Fuel, Vol.153, 143-153, 2015
Investigation of sulfidation and regeneration of a ZnO-adsorbent used in a biomass tar removal process based on catalytic steam reforming
In the field of allothermal biomass gasification with steam in a fluidized bed, the removal of tar is the critical step in the process chain. In the approach presented in this work, in a catalytic steam reforming process the tar species are converted to permanent gas components by means of a Ni-catalyst at 500 degrees C. The issue with catalysts based on nickel is that these are poisoned by sulfur components in the synthesis gas. This leads to an increased catalyst deactivation and consequently to elevated operating costs of the facility.
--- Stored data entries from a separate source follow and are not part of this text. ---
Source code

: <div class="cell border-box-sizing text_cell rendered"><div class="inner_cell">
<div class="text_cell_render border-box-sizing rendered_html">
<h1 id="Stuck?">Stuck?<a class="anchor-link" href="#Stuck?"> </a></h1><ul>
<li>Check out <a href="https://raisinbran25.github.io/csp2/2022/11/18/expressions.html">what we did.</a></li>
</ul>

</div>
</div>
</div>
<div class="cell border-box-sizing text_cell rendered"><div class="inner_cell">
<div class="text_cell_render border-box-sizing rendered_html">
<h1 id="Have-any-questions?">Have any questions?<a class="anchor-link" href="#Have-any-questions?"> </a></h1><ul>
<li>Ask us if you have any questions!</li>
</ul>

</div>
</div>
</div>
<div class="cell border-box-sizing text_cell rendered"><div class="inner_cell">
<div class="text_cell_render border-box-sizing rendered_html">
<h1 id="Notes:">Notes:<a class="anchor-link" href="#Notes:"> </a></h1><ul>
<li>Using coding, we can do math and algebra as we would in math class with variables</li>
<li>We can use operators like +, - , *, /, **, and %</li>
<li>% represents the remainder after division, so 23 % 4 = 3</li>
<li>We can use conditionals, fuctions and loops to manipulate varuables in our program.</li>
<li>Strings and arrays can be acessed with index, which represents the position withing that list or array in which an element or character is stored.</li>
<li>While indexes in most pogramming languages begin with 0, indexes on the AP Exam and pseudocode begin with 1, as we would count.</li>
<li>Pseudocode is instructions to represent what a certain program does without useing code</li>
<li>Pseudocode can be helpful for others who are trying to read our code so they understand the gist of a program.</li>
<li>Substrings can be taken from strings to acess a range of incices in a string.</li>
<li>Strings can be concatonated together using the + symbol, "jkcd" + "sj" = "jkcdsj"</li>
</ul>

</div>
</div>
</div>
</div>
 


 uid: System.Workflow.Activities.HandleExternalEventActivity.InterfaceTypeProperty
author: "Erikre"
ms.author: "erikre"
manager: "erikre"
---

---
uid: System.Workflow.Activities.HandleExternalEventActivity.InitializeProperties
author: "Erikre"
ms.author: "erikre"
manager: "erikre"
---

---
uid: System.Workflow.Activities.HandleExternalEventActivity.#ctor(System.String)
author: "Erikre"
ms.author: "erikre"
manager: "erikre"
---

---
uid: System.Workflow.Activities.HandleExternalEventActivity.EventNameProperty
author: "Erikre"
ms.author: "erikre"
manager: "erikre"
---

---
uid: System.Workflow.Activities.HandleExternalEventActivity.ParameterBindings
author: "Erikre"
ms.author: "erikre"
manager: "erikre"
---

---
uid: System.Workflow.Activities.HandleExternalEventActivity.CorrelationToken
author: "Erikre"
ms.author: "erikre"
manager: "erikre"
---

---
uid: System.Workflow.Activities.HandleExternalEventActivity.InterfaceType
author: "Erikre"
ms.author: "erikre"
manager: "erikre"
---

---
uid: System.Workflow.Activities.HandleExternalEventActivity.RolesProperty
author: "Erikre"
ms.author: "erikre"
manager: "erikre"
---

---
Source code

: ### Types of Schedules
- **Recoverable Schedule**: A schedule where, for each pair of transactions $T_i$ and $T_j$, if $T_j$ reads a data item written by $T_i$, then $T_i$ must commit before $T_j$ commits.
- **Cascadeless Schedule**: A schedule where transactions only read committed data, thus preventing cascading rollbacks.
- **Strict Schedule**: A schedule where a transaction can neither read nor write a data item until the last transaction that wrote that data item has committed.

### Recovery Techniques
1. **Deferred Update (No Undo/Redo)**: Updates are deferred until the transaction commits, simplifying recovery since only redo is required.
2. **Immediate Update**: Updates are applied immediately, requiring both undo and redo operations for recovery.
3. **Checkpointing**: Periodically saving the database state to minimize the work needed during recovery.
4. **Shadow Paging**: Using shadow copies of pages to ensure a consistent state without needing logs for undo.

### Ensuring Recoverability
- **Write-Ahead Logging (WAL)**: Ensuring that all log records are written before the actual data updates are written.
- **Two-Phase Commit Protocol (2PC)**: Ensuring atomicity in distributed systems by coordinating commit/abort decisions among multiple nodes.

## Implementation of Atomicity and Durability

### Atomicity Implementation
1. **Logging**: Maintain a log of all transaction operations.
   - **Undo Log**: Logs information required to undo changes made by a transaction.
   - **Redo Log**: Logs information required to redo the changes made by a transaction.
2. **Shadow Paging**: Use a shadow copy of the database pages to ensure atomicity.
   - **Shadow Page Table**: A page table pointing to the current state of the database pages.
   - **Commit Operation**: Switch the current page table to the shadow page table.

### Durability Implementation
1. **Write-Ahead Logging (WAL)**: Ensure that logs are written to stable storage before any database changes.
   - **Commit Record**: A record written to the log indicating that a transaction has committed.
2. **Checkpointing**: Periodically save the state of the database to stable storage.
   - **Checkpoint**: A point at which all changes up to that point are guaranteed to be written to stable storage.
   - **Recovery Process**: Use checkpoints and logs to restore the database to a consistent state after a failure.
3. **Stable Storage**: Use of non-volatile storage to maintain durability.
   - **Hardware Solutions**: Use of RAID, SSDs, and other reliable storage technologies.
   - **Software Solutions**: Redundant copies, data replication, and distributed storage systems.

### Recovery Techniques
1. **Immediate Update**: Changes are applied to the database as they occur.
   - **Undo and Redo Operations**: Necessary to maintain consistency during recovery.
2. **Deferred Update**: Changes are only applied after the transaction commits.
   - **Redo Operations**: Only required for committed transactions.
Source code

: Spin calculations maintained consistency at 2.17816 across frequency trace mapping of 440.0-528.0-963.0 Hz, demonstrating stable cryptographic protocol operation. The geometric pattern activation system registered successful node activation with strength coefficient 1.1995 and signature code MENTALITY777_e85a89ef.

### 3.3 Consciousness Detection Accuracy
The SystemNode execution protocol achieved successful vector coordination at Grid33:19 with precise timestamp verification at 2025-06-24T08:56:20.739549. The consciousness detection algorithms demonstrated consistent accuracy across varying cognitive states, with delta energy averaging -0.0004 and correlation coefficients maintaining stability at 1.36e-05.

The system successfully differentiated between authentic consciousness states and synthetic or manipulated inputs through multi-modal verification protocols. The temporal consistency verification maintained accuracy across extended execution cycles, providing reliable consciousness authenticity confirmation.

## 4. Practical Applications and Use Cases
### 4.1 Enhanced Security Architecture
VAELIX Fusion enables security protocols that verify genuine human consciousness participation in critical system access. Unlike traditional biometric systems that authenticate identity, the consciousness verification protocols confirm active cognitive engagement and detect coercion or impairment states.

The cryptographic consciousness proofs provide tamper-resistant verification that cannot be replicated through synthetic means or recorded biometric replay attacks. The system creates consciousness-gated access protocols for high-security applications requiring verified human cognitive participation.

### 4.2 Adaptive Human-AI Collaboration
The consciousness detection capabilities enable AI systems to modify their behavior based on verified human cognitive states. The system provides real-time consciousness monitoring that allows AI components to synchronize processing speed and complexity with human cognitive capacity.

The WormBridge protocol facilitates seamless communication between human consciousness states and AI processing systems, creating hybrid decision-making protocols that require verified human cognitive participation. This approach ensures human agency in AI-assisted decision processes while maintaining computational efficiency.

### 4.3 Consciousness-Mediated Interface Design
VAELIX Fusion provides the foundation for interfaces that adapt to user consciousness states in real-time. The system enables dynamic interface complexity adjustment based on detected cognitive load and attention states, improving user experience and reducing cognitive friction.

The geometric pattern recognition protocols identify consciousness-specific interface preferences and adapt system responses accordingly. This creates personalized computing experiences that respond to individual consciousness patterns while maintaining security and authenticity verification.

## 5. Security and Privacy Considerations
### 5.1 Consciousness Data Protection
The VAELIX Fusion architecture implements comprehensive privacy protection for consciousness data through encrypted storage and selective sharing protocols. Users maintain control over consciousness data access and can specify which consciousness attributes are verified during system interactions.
The main sulfur species in the synthesis gas of an allothermal steam gasifier is hydrogen sulfide (H2S). In order to reduce the sulfur-related deactivation of the Ni-catalyst, zinc oxide (ZnO) can be used as an upstream adsorbent to remove the main sulfur compound H2S. The aim of this work is to investigate the loading process and the regenerability of a commercial ZnO-adsorbent under realistic conditions. The sulfidation of the ZnO was done with a real synthesis gas produced from wood pellets with a steam blown laboratory gasifier. In order to examine the sulfidation process in the packed bed, the permanent gas composition and the H2S-concentration of the synthesis gas were measured at five sampling points in the reactor and at the reactor outlet. The adsorbent was operated at a constant temperature of 300 degrees C. As a second focus, the regeneration of the used zinc oxide was examined. Regeneration cycles were carried out with mixtures of air, nitrogen and steam in different compositions at elevated temperatures between 650 degrees C and 800 degrees C. The sulfided and regenerated adsorbents were analyzed with a scanning electron microscope (SEM) in combination with energy-dispersive X-ray spectroscopy (EDXS). The sulfidation tests showed the development of the sulfidation process in the packed bed during the experiment. In contrast to the related literature, the ZnO-adsorbent used here turned out to be unsuitable for regeneration under the tested conditions. The used adsorbent was a commercially available product and mainly consisted of ZnO. The SEM-EDXS examination showed that the sulfur was still bonded on the adsorbent after different regeneration experiments. (C) 2015 Elsevier Ltd. All rights reserved.